A group of history minded people from all over Albert County met in Alma to form a group called the Albert County Historical Society. The Albert County Historical Society was incorporated as a Non-profit organization in New Brunswick in 1957. The Society held regular meetings to decide how to best preserve the history of the county. They decided to establish a museum and chose a building in Hillsborough to look at. A short time later an opportunity arose in the shiretown of Hopewell Cape. The County Council had recently built a new Municipal Office building so the former offices were now surplus. It so happened that the President of the Historical Society, Judson Cleveland, was also a member of the County Council. Arrangements were made for the Historical Society to lease the former Records Office for use as a museum.
The Historical Society began collecting artefacts in 1960 to be on display in the museum. After some modifications were made to the Records Office, including removal of the stone wall between the two sections of the vault, the Albert County Museum was opened to the public in 1962.
Later that year, after an act of council to exhume the body of Thomas F. Collins was completed, the Albert County Gaol was sold to the Society for use as a permanent museum. Modifications were made to open up the Gaolkeeper’s apartment rooms for use as galleries as well as upgrades to the electrical service. When the museum opened for the season in 1965, it was in the Gaol.
All County Councils were dissolved in December 1966 and all assets became the property of the province of New Brunswick. In 1972 the Albert County Court House was sold to the Historical Society and opened to the public as part of the museum in 1975. The County Records Office, Tax Office and the Carriage Shed associated with them was also sold to the Historical Society in 1972 in the same transaction as the Court House, but these other buildings were only used as storage.

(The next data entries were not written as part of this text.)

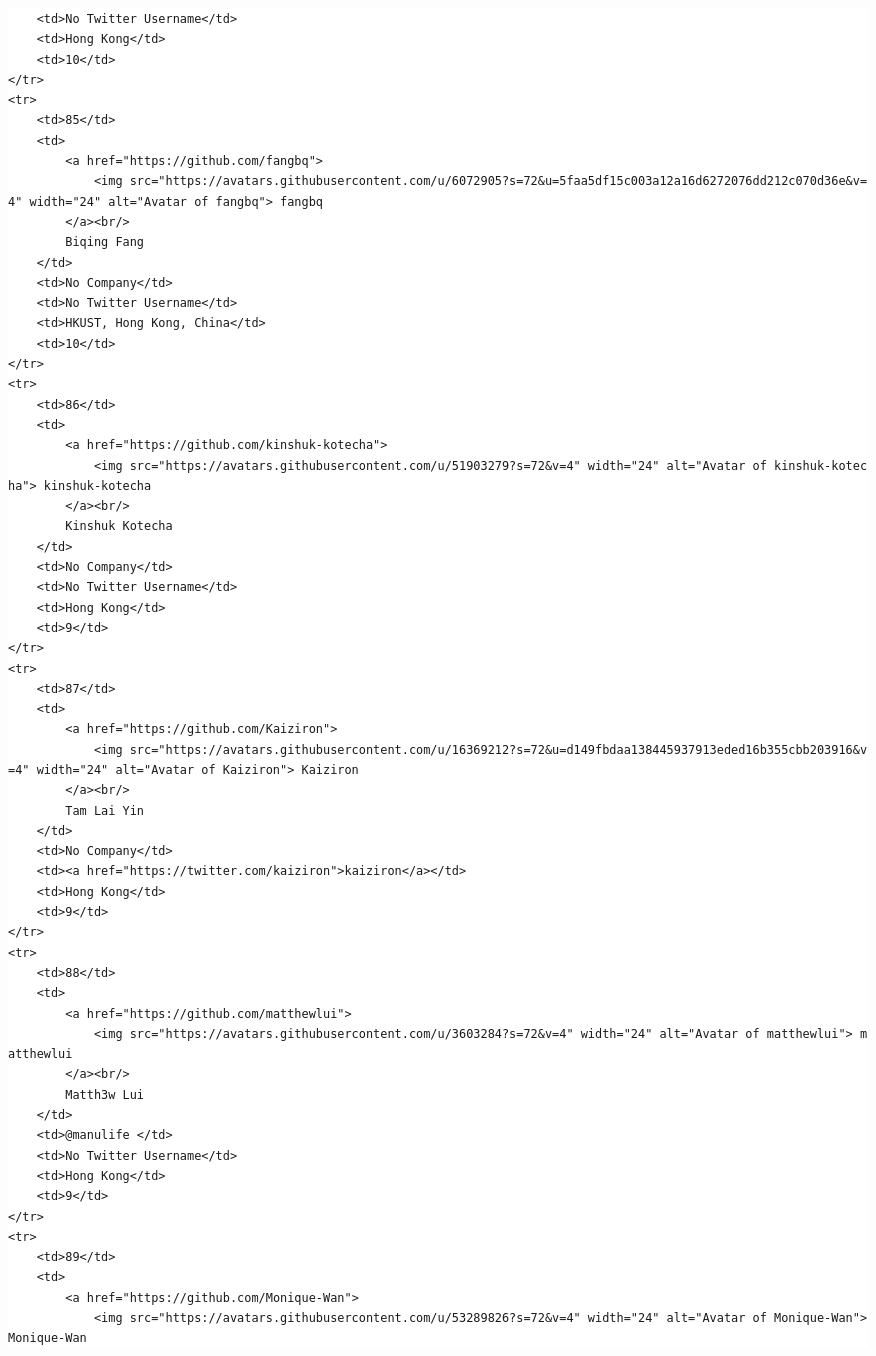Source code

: 		<td>No Twitter Username</td>
		<td>Hong Kong</td>
		<td>10</td>
	</tr>
	<tr>
		<td>85</td>
		<td>
			<a href="https://github.com/fangbq">
				<img src="https://avatars.githubusercontent.com/u/6072905?s=72&u=5faa5df15c003a12a16d6272076dd212c070d36e&v=4" width="24" alt="Avatar of fangbq"> fangbq
			</a><br/>
			Biqing Fang
		</td>
		<td>No Company</td>
		<td>No Twitter Username</td>
		<td>HKUST, Hong Kong, China</td>
		<td>10</td>
	</tr>
	<tr>
		<td>86</td>
		<td>
			<a href="https://github.com/kinshuk-kotecha">
				<img src="https://avatars.githubusercontent.com/u/51903279?s=72&v=4" width="24" alt="Avatar of kinshuk-kotecha"> kinshuk-kotecha
			</a><br/>
			Kinshuk Kotecha
		</td>
		<td>No Company</td>
		<td>No Twitter Username</td>
		<td>Hong Kong</td>
		<td>9</td>
	</tr>
	<tr>
		<td>87</td>
		<td>
			<a href="https://github.com/Kaiziron">
				<img src="https://avatars.githubusercontent.com/u/16369212?s=72&u=d149fbdaa138445937913eded16b355cbb203916&v=4" width="24" alt="Avatar of Kaiziron"> Kaiziron
			</a><br/>
			Tam Lai Yin
		</td>
		<td>No Company</td>
		<td><a href="https://twitter.com/kaiziron">kaiziron</a></td>
		<td>Hong Kong</td>
		<td>9</td>
	</tr>
	<tr>
		<td>88</td>
		<td>
			<a href="https://github.com/matthewlui">
				<img src="https://avatars.githubusercontent.com/u/3603284?s=72&v=4" width="24" alt="Avatar of matthewlui"> matthewlui
			</a><br/>
			Matth3w Lui
		</td>
		<td>@manulife </td>
		<td>No Twitter Username</td>
		<td>Hong Kong</td>
		<td>9</td>
	</tr>
	<tr>
		<td>89</td>
		<td>
			<a href="https://github.com/Monique-Wan">
				<img src="https://avatars.githubusercontent.com/u/53289826?s=72&v=4" width="24" alt="Avatar of Monique-Wan"> Monique-Wan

The Historical Society saw the growing need for space to properly display and interpret the industrial aspects of the county so they obtained funding over the first few years of the 1980’s to build the Exhibition Hall. It was built in three stages with the last piece completed in 1983.
In 2003, the boards of directors for the Hopewell Cape Community Hall and the Silver Jubilee Lodge & Library both decided to merge with the Historical Society in the hope of being able to preserve the buildings.
After several years of effort the Historical Society was finally able to secure funding for an entire site redevelopment in 2007. Over the next 3 years the $1.4 Million project saw all of the buildings refurbished. In 2010 the revitalized Albert County Museum was officially opened. It now consists of eight buildings featuring 22 themed galleries that tell the stories of “The People of the Tides” – the human and industrial history of Albert County.